# DATA EXTRACT
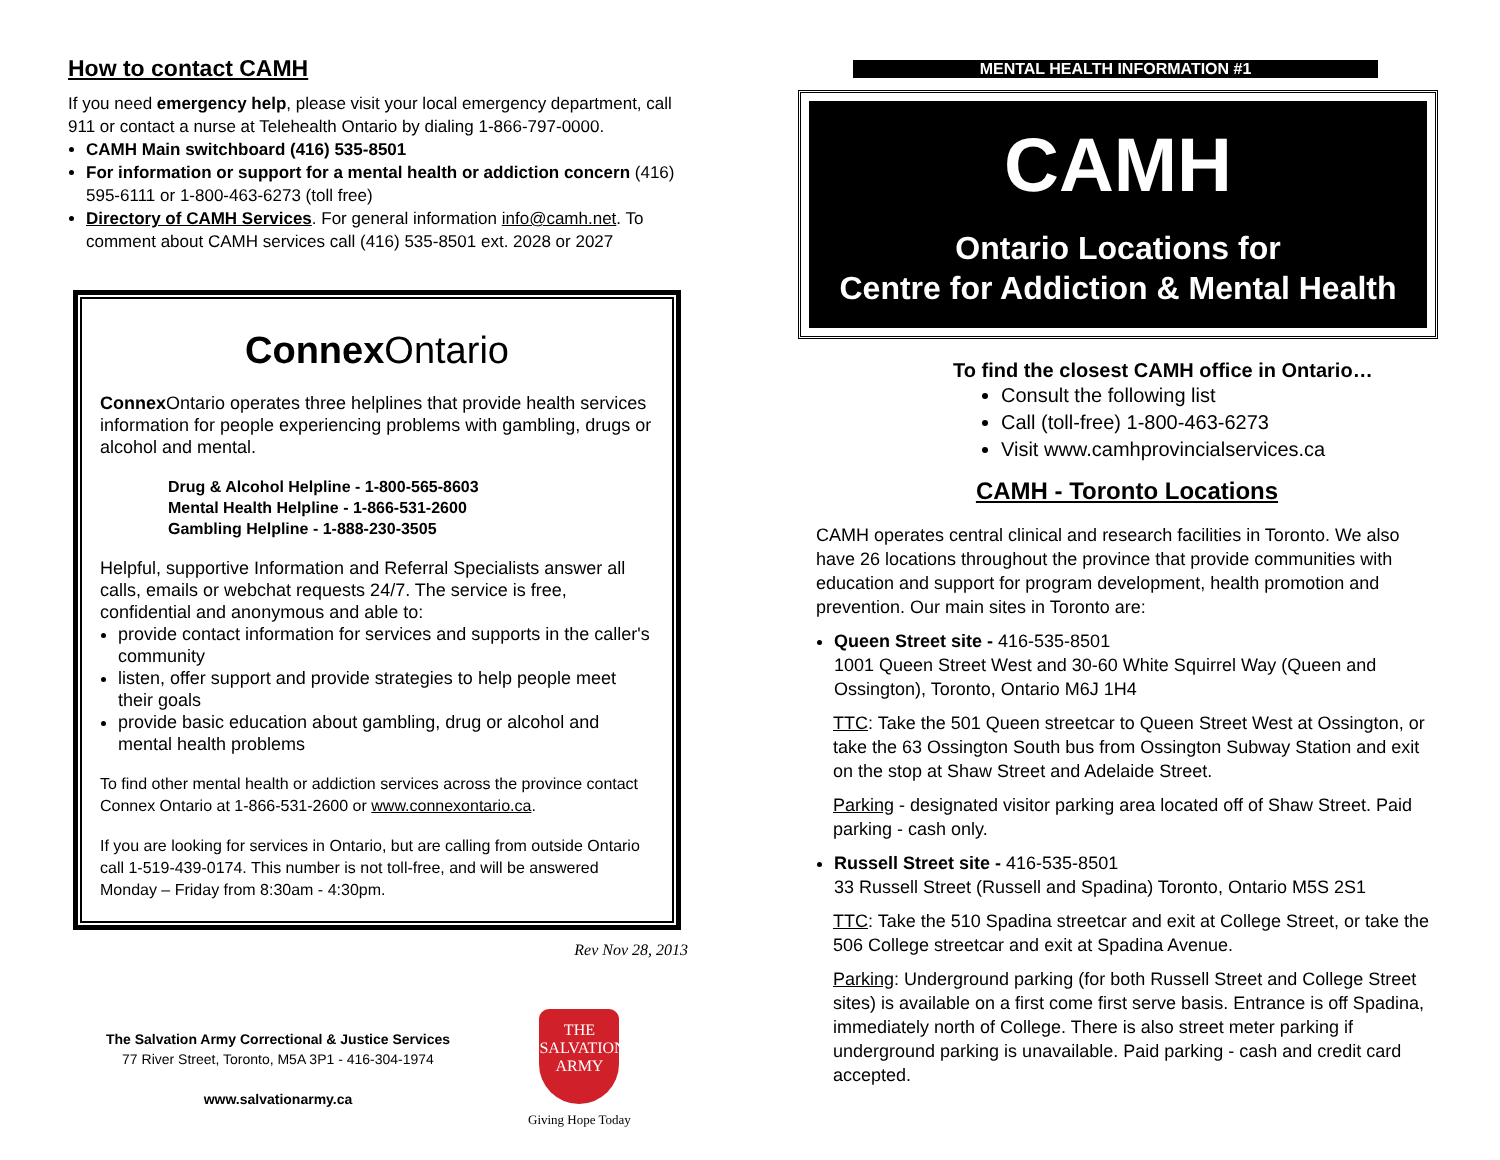How to contact CAMH
If you need emergency help, please visit your local emergency department, call 911 or contact a nurse at Telehealth Ontario by dialing 1-866-797-0000.
CAMH Main switchboard (416) 535-8501
For information or support for a mental health or addiction concern (416) 595-6111 or 1-800-463-6273 (toll free)
Directory of CAMH Services. For general information info@camh.net. To comment about CAMH services call (416) 535-8501 ext. 2028 or 2027
Connex Ontario
Connex Ontario operates three helplines that provide health services information for people experiencing problems with gambling, drugs or alcohol and mental.
Drug & Alcohol Helpline - 1-800-565-8603
Mental Health Helpline - 1-866-531-2600
Gambling Helpline - 1-888-230-3505
Helpful, supportive Information and Referral Specialists answer all calls, emails or webchat requests 24/7. The service is free, confidential and anonymous and able to:
provide contact information for services and supports in the caller's community
listen, offer support and provide strategies to help people meet their goals
provide basic education about gambling, drug or alcohol and mental health problems
To find other mental health or addiction services across the province contact Connex Ontario at 1-866-531-2600 or www.connexontario.ca.
If you are looking for services in Ontario, but are calling from outside Ontario call 1-519-439-0174. This number is not toll-free, and will be answered Monday – Friday from 8:30am - 4:30pm.
Rev Nov 28, 2013
The Salvation Army Correctional & Justice Services
77 River Street, Toronto, M5A 3P1 - 416-304-1974
www.salvationarmy.ca
THE SALVATION ARMY
Giving Hope Today
MENTAL HEALTH INFORMATION #1
CAMH
Ontario Locations for
Centre for Addiction & Mental Health
To find the closest CAMH office in Ontario…
Consult the following list
Call (toll-free) 1-800-463-6273
Visit www.camhprovincialservices.ca
CAMH - Toronto Locations
CAMH operates central clinical and research facilities in Toronto. We also have 26 locations throughout the province that provide communities with education and support for program development, health promotion and prevention. Our main sites in Toronto are:
Queen Street site - 416-535-8501
1001 Queen Street West and 30-60 White Squirrel Way (Queen and Ossington), Toronto, Ontario M6J 1H4
TTC: Take the 501 Queen streetcar to Queen Street West at Ossington, or take the 63 Ossington South bus from Ossington Subway Station and exit on the stop at Shaw Street and Adelaide Street.
Parking - designated visitor parking area located off of Shaw Street. Paid parking - cash only.
Russell Street site - 416-535-8501
33 Russell Street (Russell and Spadina) Toronto, Ontario M5S 2S1
TTC: Take the 510 Spadina streetcar and exit at College Street, or take the 506 College streetcar and exit at Spadina Avenue.
Parking: Underground parking (for both Russell Street and College Street sites) is available on a first come first serve basis. Entrance is off Spadina, immediately north of College. There is also street meter parking if underground parking is unavailable. Paid parking - cash and credit card accepted.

# EXERCISE AIM
Where in the records above does the word "parking" appear? Copy each line that holds it.

# SOLUTION TO THIS TASK
Parking - designated visitor parking area located off of Shaw Street. Paid parking - cash only.
Parking: Underground parking (for both Russell Street and College Street sites) is available on a first come first serve basis. Entrance is off Spadina, immediately north of College. There is also street meter parking if underground parking is unavailable. Paid parking - cash and credit card accepted.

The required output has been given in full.